C’est d’abord la concurrence féroce des compagnies à bas coûts sur les liaisons intérieures qui mine depuis quelques années les performances des majors américaines. Ainsi, la part de marché des low cost est passée de 4 % en 1991 à plus de 20 % cette année. Mais c’est aussi la hausse continue des prix du kérosène ces derniers mois qui a finalement eu raison des deux transporteurs, alors même que leurs charges fixes, en particulier les salaires, sont plus élevées que celles de leurs consoeurs européennes. La facture pétrolière devrait ainsi s’élever pour Northwest à quelque 3,3 milliards de dollars en 2005, contre 2,2 milliards un an plus tôt.

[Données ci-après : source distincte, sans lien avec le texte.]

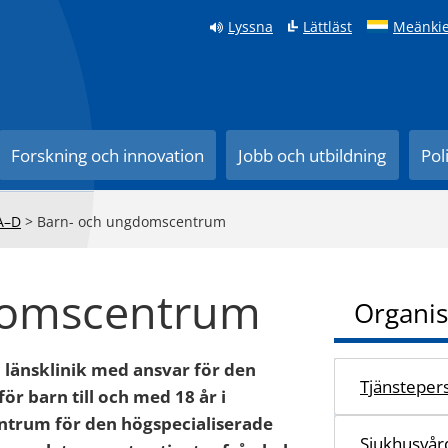
Lyssna
Lättläst
Meänkie
Forskning och innovation
Jobb och utbildning
Pol
A–D
>
Barn- och ungdomscentrum
domscentrum
Organis
länsklinik med ansvar för den
Tjänsteper
r barn till och med 18 år i
entrum för den högspecialiserade
Sjukhusvår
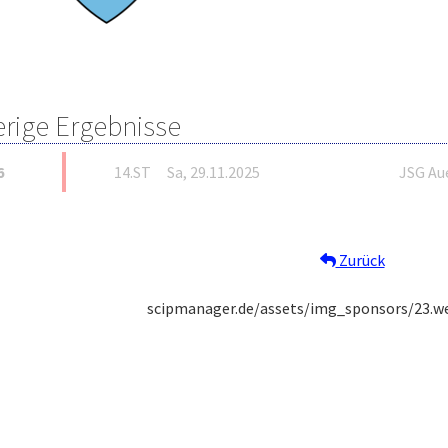
erige Ergebnisse
6
14.ST
Sa, 29.11.2025
JSG Aue
Zurück
scipmanager.de/assets/img_sponsors/23.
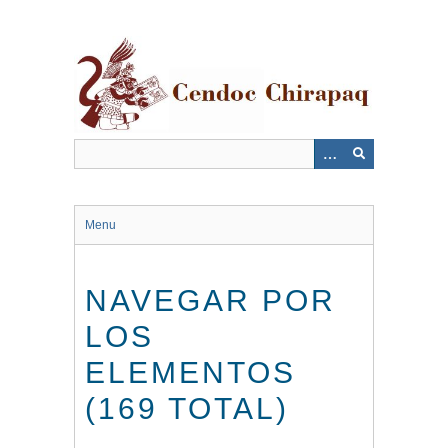
Saltar
al
contenido
principal
Menu
NAVEGAR POR
LOS
ELEMENTOS
(169 TOTAL)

Pour Delta, l’addition sera encore plus lourde, puisqu’elle s’élève à 1,1 milliard de dollars pour le seul deuxième trimestre 2005. La compagnie a donc mis en place un vaste plan de restructuration, qui est déjà réalisé à 85 % et qui devrait lui permettre d’atteindre 5 milliards de dollars d’économies annuelles en 2006.

De son côté, Northwest cherche à économiser 1,1 milliard de dollars sur ses coûts salariaux, ce qui a généré un fort mécontentement de la part de ses mécaniciens, qui se sont mis en grève au mois d’août. A présent, les deux transporteurs vont avoir les coudées franches pour imposer, grâce au chapitre 11, ce qu’ils n’ont pas pu obtenir par la négociation.

Pas de conséquences pour les dessertes françaises

Côté réseau, le dépôt de bilan ne devrait pas avoir de conséquences sur les dessertes françaises des transporteurs. En effet, dès le 14 septembre, Air France a précisé que Delta maintiendrait une exploitation normale, dans le cadre de Skyteam, et que les liens commerciaux unissant les deux compagnies seraient préservés (partages de codes, accès aux salons et réciprocité des programmes de fidélisation).

Même chose pour Northwest, qui ne modifiera rien sur sa desserte transatlantique. Ce faisant, les deux transporteurs américains veulent continuer à capitaliser sur leurs lignes internationales, qui représentent le seul moyen pour eux de garder la tête hors de l’eau, en compensant les pertes sur leur marché intérieur.